First, you'll need to boot to some Linux media that has reiserfsck (any distro with fs tools and support for reiser should work).
Next, boot to a kernel that's outside of the hard drive with the offending files (in my case, /dev/hda1). Make sure you have root access (since you're saying you don't have permissions as root, I assume you are).
Execute reiserfsck on the hard drive with --fix-fixable, like this if the drive is hda1: reiserfsck --fix-fixable /dev/hda1. Note that this may or may not be the right syntax, I can't quite remember.
reiserfsck will then happily try its best to fix the partition without any rebuilds.
When it's done, it may or may not tell you there were corruptions that need to be fixed with --rebuild-tree.
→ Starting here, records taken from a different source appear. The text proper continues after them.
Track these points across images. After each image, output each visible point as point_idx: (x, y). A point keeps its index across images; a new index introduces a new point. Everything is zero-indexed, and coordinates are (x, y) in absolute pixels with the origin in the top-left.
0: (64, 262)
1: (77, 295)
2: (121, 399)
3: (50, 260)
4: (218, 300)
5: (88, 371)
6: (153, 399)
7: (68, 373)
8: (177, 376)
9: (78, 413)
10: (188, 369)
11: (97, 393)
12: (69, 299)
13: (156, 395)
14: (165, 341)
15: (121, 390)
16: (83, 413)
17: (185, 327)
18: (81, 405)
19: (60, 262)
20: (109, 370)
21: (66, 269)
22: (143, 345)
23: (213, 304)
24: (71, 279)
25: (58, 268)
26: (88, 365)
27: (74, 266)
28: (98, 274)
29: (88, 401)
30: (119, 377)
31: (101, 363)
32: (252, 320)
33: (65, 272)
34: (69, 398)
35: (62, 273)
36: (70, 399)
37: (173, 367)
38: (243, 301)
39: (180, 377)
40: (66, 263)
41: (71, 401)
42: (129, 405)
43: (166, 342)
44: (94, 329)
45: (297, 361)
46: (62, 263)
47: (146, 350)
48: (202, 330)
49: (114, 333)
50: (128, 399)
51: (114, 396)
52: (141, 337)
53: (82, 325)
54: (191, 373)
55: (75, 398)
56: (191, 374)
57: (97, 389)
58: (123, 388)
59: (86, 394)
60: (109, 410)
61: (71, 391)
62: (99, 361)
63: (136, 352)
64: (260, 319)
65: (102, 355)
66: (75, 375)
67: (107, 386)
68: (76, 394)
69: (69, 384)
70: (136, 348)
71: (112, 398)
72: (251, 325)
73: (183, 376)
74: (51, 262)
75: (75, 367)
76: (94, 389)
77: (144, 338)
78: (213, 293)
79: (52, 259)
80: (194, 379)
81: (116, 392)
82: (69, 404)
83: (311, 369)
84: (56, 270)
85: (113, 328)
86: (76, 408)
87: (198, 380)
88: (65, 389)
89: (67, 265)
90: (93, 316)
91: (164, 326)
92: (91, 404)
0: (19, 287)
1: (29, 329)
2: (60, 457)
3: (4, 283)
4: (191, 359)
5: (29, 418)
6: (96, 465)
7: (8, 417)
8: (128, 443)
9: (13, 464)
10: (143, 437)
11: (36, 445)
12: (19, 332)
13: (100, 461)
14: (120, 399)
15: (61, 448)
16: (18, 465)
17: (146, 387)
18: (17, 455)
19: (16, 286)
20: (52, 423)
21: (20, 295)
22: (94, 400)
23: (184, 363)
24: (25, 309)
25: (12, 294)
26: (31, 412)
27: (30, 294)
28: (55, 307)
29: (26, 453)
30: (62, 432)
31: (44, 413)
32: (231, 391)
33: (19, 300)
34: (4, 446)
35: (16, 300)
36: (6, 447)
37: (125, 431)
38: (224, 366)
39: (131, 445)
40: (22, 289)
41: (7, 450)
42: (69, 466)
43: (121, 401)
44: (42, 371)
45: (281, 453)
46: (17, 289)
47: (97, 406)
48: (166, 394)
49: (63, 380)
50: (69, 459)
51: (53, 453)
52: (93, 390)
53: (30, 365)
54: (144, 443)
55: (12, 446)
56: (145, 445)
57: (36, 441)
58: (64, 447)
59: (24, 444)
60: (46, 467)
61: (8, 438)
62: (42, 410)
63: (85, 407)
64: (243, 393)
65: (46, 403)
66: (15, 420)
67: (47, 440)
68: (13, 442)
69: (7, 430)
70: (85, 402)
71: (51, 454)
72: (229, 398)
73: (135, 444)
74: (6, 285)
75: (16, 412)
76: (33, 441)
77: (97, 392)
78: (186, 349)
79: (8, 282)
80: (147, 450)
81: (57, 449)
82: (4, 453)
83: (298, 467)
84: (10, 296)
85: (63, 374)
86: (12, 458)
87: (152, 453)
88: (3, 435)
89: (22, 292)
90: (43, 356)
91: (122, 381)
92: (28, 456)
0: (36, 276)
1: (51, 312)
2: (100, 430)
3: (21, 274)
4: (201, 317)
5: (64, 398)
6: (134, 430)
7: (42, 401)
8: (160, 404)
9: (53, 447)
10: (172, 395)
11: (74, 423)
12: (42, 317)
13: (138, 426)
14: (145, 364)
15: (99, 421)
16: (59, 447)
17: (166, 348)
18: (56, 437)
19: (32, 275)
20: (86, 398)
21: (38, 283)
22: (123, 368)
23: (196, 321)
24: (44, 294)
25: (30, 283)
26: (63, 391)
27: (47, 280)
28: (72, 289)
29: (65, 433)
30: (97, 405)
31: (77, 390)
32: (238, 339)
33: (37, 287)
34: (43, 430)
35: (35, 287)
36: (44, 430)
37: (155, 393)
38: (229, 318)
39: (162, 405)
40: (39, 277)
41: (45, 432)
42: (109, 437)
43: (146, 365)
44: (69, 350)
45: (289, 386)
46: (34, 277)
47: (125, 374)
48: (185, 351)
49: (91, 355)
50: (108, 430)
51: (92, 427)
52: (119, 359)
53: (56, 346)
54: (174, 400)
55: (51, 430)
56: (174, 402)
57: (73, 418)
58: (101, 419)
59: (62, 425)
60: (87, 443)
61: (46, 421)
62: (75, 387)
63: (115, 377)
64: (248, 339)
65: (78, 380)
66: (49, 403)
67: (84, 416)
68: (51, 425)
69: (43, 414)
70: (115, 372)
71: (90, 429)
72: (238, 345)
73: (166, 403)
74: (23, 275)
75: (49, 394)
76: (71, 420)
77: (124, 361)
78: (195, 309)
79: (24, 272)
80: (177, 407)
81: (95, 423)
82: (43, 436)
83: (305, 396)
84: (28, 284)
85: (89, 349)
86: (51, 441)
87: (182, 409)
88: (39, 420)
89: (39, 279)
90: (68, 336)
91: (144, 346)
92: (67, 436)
If it does, follow the warning reiserfsck gives you when you use this option and back up your important data to another disk.
Once you back up your data (the broken stuff will probably be gone now anyway, because they were gone before you ran reiserfsck), execute the same reiserfsck command as before, except with the --rebuild-tree option.
Now it will go through a 3 pass fixing and rebuilding process, which may take a while (took roughly 7-10 minutes on my K6-2 400MHz 128MB 32GB disk system, I assume your system is a little faster than this).
Once that is done, you should be able to boot into your system normally (unless any system files were removed because of the fixing process). If anything went wrong, this is why you backed up your important data.